毛細血管は体内で最も細い血管で、血液と組織の間で栄養素・酸素・老廃物の交換を行います。内皮細胞が一層だけで構成されており、壁が極めて薄いため物質の拡散が迅速に行われます。

主な機能

  1. 栄養素の交換:血液中のグルコース、アミノ酸、脂肪酸などが毛細血管を通じて組織へ供給され、細胞はエネルギー産生や代謝に必要な材料を得ます。
  2. 酸素の交換:血中の酸素が毛細血管で組織に放出され、細胞呼吸によるエネルギー生成を支えます。
  3. 老廃物の除去:二酸化炭素や尿素などの老廃物は組織から毛細血管へ回収され、血流で腎臓や肺へ運ばれ排泄されます。
  4. 血圧の調節:毛細血管は血流抵抗を変えることで血圧を調整します。

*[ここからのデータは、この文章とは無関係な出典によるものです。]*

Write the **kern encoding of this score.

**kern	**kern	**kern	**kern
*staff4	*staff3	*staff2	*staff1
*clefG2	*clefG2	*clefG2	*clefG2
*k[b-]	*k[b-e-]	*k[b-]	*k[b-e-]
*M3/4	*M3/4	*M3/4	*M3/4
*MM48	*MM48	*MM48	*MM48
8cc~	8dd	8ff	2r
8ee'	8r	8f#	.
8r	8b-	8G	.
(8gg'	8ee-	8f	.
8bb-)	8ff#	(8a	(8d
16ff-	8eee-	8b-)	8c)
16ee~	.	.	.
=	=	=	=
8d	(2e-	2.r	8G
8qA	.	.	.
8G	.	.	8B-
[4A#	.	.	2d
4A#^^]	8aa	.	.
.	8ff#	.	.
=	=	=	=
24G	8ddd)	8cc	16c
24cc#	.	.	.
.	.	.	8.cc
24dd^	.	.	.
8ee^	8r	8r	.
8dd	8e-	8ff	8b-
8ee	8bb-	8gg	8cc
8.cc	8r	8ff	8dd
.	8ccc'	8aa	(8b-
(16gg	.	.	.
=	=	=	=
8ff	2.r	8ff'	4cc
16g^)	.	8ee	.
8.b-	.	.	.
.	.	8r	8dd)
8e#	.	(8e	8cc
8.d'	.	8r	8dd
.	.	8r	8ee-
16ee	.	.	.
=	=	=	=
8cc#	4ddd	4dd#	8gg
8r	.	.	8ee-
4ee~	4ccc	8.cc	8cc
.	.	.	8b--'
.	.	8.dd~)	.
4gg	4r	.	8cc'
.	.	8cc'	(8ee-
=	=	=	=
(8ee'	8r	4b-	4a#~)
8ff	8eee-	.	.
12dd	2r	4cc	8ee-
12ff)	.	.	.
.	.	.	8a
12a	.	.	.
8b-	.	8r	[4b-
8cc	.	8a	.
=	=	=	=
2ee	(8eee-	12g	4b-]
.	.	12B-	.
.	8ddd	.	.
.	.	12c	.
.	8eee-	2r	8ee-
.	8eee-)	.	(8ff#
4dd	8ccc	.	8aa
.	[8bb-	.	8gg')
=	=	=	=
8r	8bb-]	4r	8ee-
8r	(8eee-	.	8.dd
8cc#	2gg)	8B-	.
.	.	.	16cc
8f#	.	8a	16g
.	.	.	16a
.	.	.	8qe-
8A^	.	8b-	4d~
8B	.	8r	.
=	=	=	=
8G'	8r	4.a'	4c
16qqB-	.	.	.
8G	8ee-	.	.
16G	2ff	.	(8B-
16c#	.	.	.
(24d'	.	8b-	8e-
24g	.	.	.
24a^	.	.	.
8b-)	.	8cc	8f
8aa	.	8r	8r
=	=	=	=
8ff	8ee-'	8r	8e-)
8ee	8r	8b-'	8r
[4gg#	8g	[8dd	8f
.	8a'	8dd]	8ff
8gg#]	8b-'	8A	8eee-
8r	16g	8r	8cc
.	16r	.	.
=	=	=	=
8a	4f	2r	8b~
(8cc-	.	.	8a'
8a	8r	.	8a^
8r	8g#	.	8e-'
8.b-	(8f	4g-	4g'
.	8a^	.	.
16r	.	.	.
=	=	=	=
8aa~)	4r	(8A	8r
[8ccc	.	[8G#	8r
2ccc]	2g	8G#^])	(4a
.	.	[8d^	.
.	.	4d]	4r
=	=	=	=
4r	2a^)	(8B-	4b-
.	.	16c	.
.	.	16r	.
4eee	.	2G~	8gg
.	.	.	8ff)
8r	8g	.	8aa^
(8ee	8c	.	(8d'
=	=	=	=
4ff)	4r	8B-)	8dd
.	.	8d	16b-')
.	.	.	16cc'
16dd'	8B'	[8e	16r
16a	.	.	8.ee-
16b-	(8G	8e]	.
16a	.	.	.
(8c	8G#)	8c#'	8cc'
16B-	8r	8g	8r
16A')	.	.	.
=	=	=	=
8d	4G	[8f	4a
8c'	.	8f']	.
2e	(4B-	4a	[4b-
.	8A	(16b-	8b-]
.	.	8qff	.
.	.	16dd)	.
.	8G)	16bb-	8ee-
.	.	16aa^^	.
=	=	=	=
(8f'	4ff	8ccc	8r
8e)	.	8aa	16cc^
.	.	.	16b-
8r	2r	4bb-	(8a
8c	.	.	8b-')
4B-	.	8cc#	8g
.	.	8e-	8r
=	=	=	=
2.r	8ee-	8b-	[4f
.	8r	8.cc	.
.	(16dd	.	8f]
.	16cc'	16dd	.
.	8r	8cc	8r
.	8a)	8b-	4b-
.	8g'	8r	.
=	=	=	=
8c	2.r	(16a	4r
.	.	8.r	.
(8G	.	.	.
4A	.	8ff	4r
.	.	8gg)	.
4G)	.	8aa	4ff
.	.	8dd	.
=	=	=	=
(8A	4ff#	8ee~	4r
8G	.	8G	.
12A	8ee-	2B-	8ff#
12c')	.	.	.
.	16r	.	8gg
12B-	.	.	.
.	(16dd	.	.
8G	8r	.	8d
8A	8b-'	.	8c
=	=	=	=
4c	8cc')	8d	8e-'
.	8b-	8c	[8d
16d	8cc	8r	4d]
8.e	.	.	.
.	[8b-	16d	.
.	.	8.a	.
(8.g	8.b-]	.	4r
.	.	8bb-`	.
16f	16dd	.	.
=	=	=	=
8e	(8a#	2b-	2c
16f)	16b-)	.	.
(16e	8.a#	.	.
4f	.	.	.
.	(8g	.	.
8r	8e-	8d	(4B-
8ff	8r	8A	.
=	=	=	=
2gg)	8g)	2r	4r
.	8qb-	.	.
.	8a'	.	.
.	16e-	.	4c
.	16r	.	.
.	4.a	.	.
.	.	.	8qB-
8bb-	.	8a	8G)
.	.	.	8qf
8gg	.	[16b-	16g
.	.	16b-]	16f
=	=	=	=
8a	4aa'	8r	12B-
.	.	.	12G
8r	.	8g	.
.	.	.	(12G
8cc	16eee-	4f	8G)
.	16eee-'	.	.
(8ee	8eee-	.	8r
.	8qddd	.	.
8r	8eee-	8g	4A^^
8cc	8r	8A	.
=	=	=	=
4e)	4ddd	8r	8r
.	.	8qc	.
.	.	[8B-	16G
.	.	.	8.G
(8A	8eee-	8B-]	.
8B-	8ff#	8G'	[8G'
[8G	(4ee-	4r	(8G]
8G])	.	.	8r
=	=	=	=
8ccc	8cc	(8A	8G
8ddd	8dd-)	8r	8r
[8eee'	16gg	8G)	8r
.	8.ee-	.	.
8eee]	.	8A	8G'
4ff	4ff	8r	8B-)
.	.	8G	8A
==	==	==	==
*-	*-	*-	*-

血圧が上昇すると毛細血管が拡張し抵抗が低下、逆に低下すると収縮して抵抗が増します。
  5. 免疫機能:白血球などの免疫細胞が毛細血管の壁を通過し、組織へ移動して感染や炎症と戦います。
  6. 体温調節:皮膚への血流量を変えることで体温を調整します。暑いときは毛細血管が拡張して熱を放散し、寒いときは収縮して熱損失を抑えます。

以上のように、毛細血管は体内の恒常性を維持する上で欠かせない役割を担っています。